Nutanix simplifies product set into five bundles

Nutanix is reshaping its product set into five groups that run across public, private, and hybrid clouds with a consistent operating model and simplified packaging, metering, and pricing.

This move is in response to customers finding that although moving to a hybrid multi-cloud model for deploying and managing applications is sensible, the complexity of management, security, data integration, and cost is daunting. 

Thomas Cornely, Nutanix SVP product management, issued a statement, saying “Our new, simplified portfolio brings together our rich product capabilities across on-premises and public clouds to deliver consistent infrastructure, data services, management, and operations for applications in virtual machines and containers.”

Nutanix’s global Enterprise Cloud Index (ECI) survey found that multi-cloud is currently the most commonly used deployment model and adoption will jump to 64 per cent in the next three years. It also showed that 87 per cent of respondents thought that successful multi-cloud deployments needed simpler management across mixed-cloud infrastructures.

Top multi-cloud challenges included managing security (49 per cent), data integration (49 per cent), and cost (43 per cent) across cloud borders. Some 80 per cent of respondents agreed that moving a workload to a new cloud environment can be costly and time-consuming. 

Going all-in on one public cloud would solve some of these problems but customers, mindful of lock-in, don’t want to do that.

Rajiv Ramaswami, president and CEO at Nutanix, played the public-cloud-is-not-the-end-result card. “Solving these complexities is giving way to a new hybrid multi-cloud model that makes cloud an operating model rather than a destination.”

Nutanix’s new product groupings with individual product still visible.

Nutanix says it has has built an enterprise-ready, unified cloud platform with its HCI (hyperconverged infrastructure) system as the foundation. The elements provided on this base are:

Nutanix Cloud Infrastructure (NCI), a complete software stack including virtual compute, storage, and networking for virtual machines and containers that can be deployed in private datacentres on customers’ chosen hardware or in public clouds. Nutanix Cloud Clusters (NC2) are used to run NCI in a public cloud and its use cases include cloud bursting, disaster recovery, and datacentre lift and shift.

Nutanix Cloud Manager (NCM) works across public and private clouds providing monitoring, insights, automated remediation, resource optimisation, unified security operations, regulatory compliance, and visibility into cloud metering and chargeback

Nutanix Unified Storage (NUS), distributed and software-defined storage for volumes, files, objects across private, public, or hybrid clouds with license portability in between.

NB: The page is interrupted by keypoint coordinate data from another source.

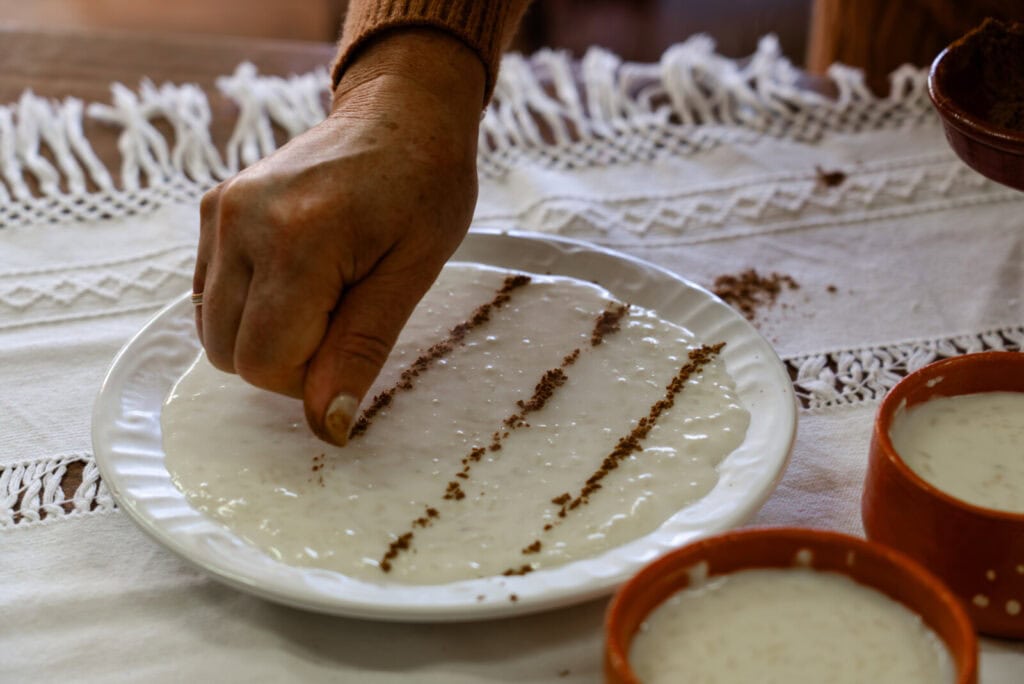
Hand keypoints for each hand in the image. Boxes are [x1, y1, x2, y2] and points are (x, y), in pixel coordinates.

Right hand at [193, 29, 484, 444]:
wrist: (403, 113)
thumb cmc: (425, 186)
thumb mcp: (412, 273)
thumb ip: (361, 350)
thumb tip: (325, 426)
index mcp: (296, 239)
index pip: (265, 363)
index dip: (308, 379)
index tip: (353, 344)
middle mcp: (240, 223)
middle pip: (229, 353)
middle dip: (285, 360)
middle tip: (344, 317)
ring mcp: (219, 212)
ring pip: (211, 329)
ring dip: (264, 335)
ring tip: (324, 294)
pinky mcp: (213, 208)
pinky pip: (207, 294)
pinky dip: (247, 308)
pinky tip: (296, 278)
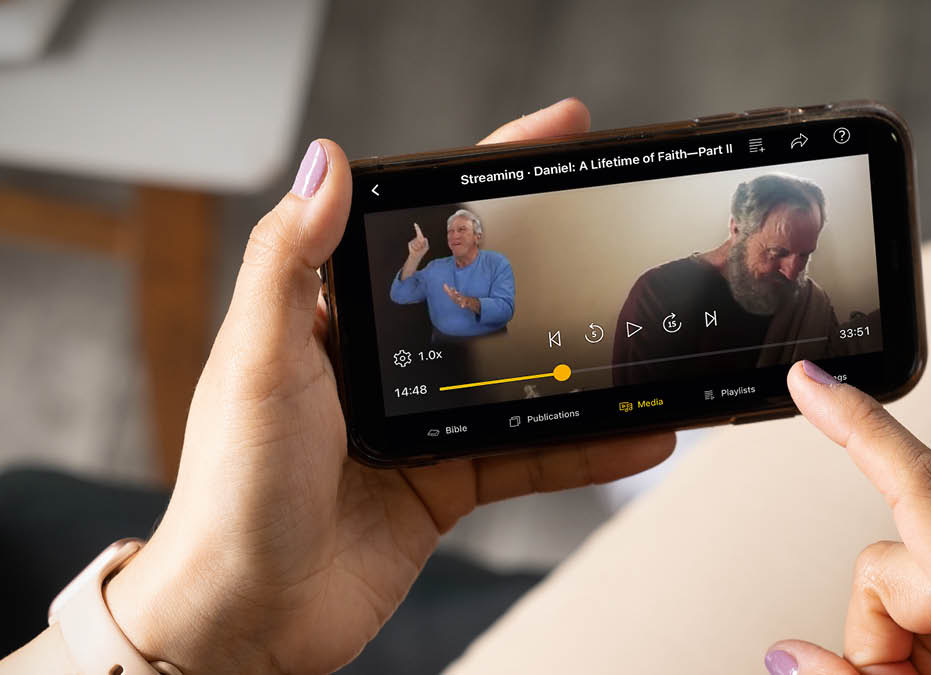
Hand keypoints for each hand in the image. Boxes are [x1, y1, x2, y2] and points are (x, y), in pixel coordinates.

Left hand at [103, 99, 673, 674]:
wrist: (250, 619)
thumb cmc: (233, 492)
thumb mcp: (259, 361)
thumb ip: (289, 261)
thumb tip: (327, 163)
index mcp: (333, 318)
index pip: (417, 229)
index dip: (483, 179)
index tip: (547, 138)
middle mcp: (382, 364)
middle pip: (482, 293)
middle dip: (549, 256)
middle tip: (609, 215)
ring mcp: (420, 424)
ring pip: (518, 378)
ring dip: (580, 363)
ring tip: (642, 337)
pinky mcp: (447, 483)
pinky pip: (529, 455)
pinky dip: (584, 449)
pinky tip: (632, 435)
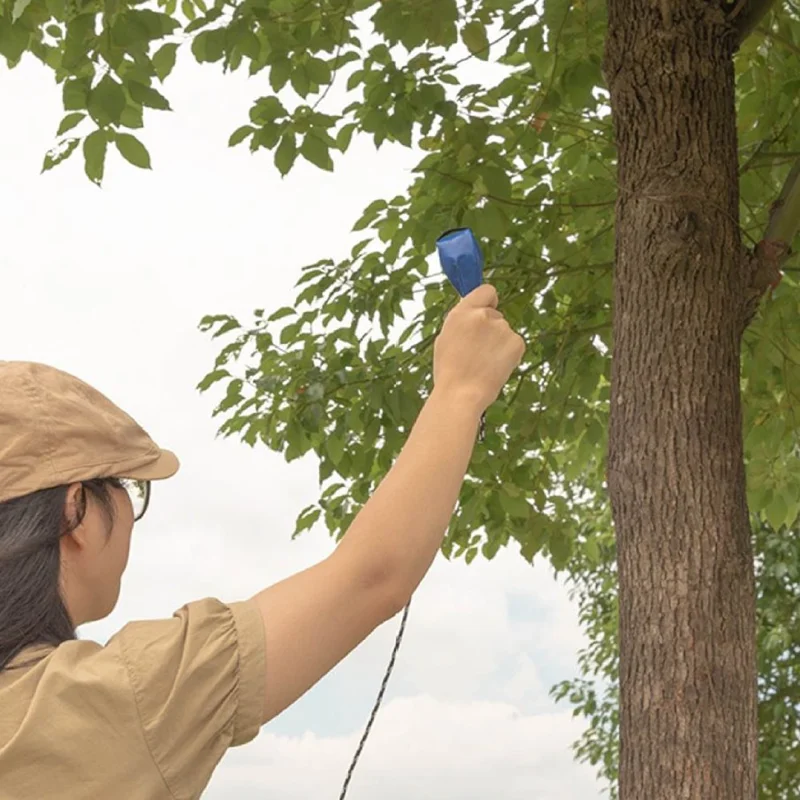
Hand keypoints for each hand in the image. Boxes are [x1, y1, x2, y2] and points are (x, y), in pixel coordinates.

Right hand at [432, 284, 525, 414]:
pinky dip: (508, 354)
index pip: (486, 291)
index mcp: (462, 312)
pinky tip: (495, 368)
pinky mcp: (517, 342)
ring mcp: (502, 328)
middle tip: (478, 351)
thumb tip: (474, 315)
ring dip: (499, 343)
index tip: (486, 311)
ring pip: (504, 331)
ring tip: (484, 364)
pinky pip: (514, 343)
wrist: (461, 395)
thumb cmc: (449, 371)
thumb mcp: (446, 338)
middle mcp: (483, 315)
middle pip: (495, 314)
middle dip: (490, 328)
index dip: (487, 301)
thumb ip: (462, 321)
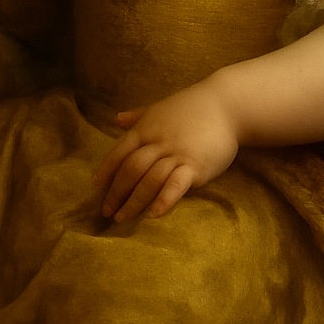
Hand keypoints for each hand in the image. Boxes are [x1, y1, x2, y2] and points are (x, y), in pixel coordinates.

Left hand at [91, 80, 239, 222]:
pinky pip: (175, 185)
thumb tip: (116, 119)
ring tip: (123, 218)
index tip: (95, 188)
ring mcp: (177, 153)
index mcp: (147, 128)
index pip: (120, 151)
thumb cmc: (192, 106)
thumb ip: (138, 116)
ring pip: (149, 180)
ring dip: (134, 201)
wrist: (227, 104)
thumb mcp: (160, 108)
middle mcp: (158, 141)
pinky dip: (162, 200)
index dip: (106, 170)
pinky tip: (153, 215)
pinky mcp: (195, 165)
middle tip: (106, 212)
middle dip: (116, 192)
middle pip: (131, 169)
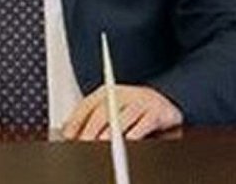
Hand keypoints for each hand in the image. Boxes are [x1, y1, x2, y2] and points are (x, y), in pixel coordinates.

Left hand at [61, 85, 182, 140]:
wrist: (167, 106)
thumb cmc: (135, 114)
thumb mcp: (112, 114)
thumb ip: (92, 120)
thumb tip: (71, 133)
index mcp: (107, 92)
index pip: (87, 105)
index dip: (76, 121)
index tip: (68, 135)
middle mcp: (123, 94)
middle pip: (103, 111)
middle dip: (91, 130)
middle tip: (84, 143)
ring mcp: (141, 101)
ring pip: (122, 117)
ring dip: (111, 133)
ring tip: (102, 144)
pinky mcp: (158, 111)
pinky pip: (145, 122)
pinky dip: (135, 133)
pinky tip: (128, 142)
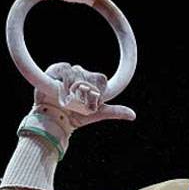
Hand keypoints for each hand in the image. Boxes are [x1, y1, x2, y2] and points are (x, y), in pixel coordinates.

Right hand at [19, 62, 135, 159]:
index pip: (100, 79)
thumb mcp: (98, 113)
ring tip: (67, 100)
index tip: (92, 103)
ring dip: (73, 89)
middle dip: (84, 92)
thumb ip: (115, 111)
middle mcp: (81, 74)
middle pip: (88, 76)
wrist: (55, 121)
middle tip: (76, 103)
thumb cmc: (76, 116)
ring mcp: (68, 72)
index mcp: (92, 82)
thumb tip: (133, 115)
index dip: (97, 92)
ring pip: (77, 72)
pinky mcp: (55, 71)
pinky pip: (64, 68)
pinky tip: (62, 92)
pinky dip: (64, 81)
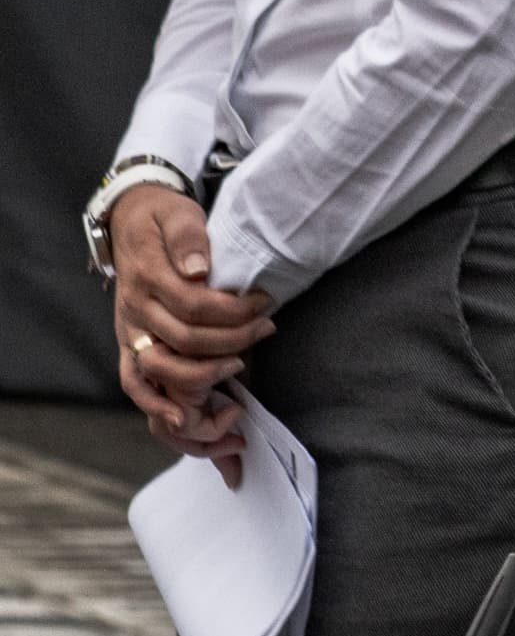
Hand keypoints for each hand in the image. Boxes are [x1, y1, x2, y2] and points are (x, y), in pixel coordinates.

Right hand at [107, 185, 268, 478]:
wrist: (128, 222)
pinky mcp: (131, 346)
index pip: (194, 305)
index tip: (266, 306)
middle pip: (184, 340)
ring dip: (201, 379)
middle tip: (266, 330)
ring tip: (240, 370)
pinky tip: (185, 422)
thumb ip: (187, 237)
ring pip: (159, 370)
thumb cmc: (162, 219)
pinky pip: (135, 384)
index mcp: (149, 278)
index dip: (234, 311)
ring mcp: (131, 332)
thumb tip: (197, 268)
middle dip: (232, 341)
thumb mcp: (177, 213)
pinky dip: (156, 407)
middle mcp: (136, 311)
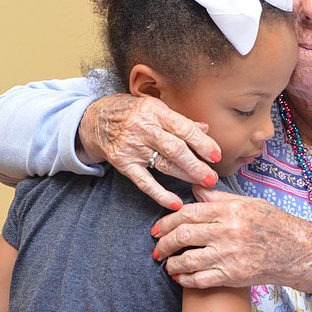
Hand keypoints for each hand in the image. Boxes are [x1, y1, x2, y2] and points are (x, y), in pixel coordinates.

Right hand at [77, 94, 220, 208]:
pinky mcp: (123, 163)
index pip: (183, 128)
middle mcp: (143, 128)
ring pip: (164, 165)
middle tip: (212, 176)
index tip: (216, 155)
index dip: (202, 143)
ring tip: (202, 183)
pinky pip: (144, 182)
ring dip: (186, 176)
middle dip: (197, 164)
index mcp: (155, 111)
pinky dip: (160, 194)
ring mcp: (132, 147)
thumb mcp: (155, 108)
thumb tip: (205, 129)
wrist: (95, 118)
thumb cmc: (131, 112)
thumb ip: (179, 120)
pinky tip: (175, 202)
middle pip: (175, 149)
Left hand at [152, 186, 311, 292]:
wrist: (298, 251)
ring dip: (171, 263)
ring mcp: (230, 255)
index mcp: (230, 210)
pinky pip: (201, 279)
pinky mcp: (233, 275)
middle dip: (164, 242)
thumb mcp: (249, 203)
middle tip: (157, 248)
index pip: (188, 213)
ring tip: (166, 263)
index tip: (157, 229)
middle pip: (183, 235)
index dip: (167, 221)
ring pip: (188, 259)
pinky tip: (181, 277)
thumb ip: (218, 199)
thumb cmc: (275, 224)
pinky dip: (186, 279)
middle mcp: (228, 231)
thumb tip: (195, 188)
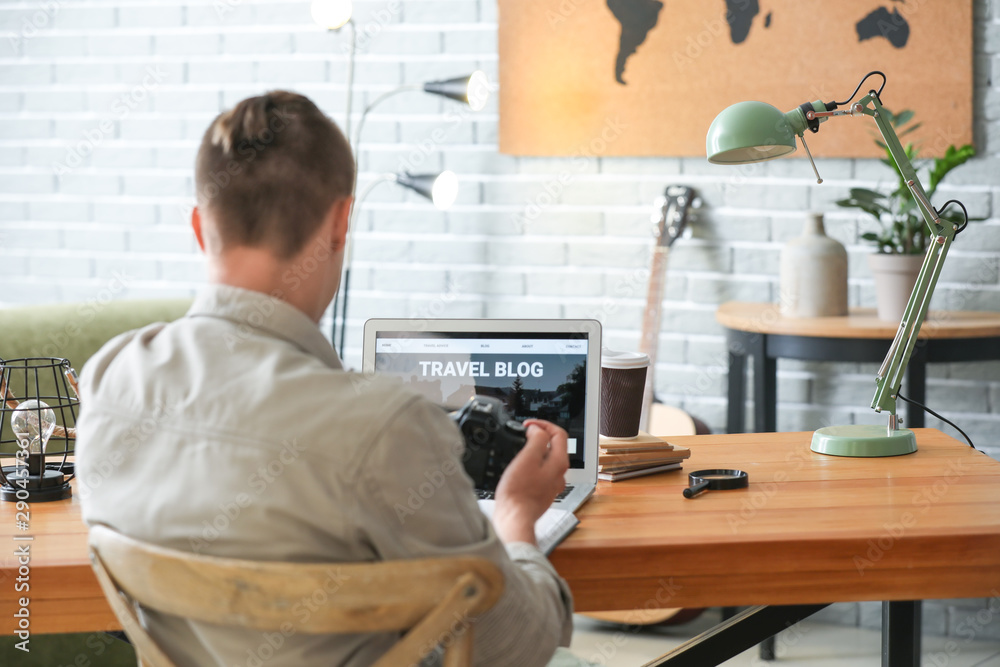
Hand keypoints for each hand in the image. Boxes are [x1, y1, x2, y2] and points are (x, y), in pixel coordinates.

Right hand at [492, 419, 568, 544]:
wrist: (515, 518)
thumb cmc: (519, 492)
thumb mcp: (527, 458)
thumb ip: (536, 440)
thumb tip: (537, 430)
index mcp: (559, 462)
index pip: (559, 434)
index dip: (543, 424)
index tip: (528, 424)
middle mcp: (559, 474)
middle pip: (555, 446)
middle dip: (540, 435)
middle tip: (524, 433)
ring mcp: (552, 484)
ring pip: (548, 459)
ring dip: (536, 449)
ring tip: (521, 447)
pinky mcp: (542, 492)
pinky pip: (541, 471)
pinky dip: (533, 463)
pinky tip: (520, 466)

Nutanix Database Service (NDB) helps customers deliver Database-as-a-Service with database engines like PostgreSQL, MySQL, Microsoft SQL Server, and Oracle Database, with automated provisioning, scaling, patching, protection, and cloning of database instances across hybrid multi-cloud environments.

Nutanix End User Computing Solutions deliver virtual applications and desktops with a per-user licensing option for NCI to simplify capacity planning by matching the infrastructure cost model to that of the end user computing platform. There is a Desktop-as-a-Service (DaaS) platform that can run end user workloads on NCI, public clouds or hybrid clouds.

Blocks & Files’ Nutanix software stack diagram

All the new products are currently available to customers.

Comment

When an enterprise runs its own datacentres, app development and deployment is keyed into the datacentre features. This is not the case with AWS, Azure or GCP because they each have their own software abstractions between the hardware they use and the instances, compute, storage, and services they offer customers.

A company like Nutanix can offer its own abstraction layer across the public clouds, unifying them into a set of platforms on which to run Nutanix services (products). These services are available on-premises as well so that customers can choose where to run applications, virtual or containerised, and associated Nutanix products across the on-premises and AWS/Azure/GCP datacentre environments.

The two big obvious wins are the ability to optimise costs and avoid lock-in to any one cloud vendor. An equally obvious attribute of this is that you now look at your hybrid, multi-cloud datacentre environment through a Nutanix lens. But if you go hybrid or multi-cloud, you either manage the complexity directly yourself, or you look through a supplier’s lens and use its facilities.

The choice you make is based on your view of the breadth, depth, flexibility, and cost of the supplier’s products and services and the quality of its management facilities. There are few companies capable of offering such hybrid, multi-cloud app, service and management environments – Dell EMC (APEX), HPE (GreenLake), IBM (Red Hat), Nutanix, and VMware come to mind as examples.

Nutanix has a firm grasp on what it needs to offer and Ashish Nadkarni, group VP, Infrastructure Systems, Platforms and Technologies Group at IDC, recognised this. “Nutanix’s growth started as a more flexible, easier to manage alternative to SAN storage, and has grown into a full cloud platform from virtualization to networking to security, and supports all workloads across on-premises and public clouds. The new product portfolio delivers even more flexibility to help customers adapt to their business’s changing needs.”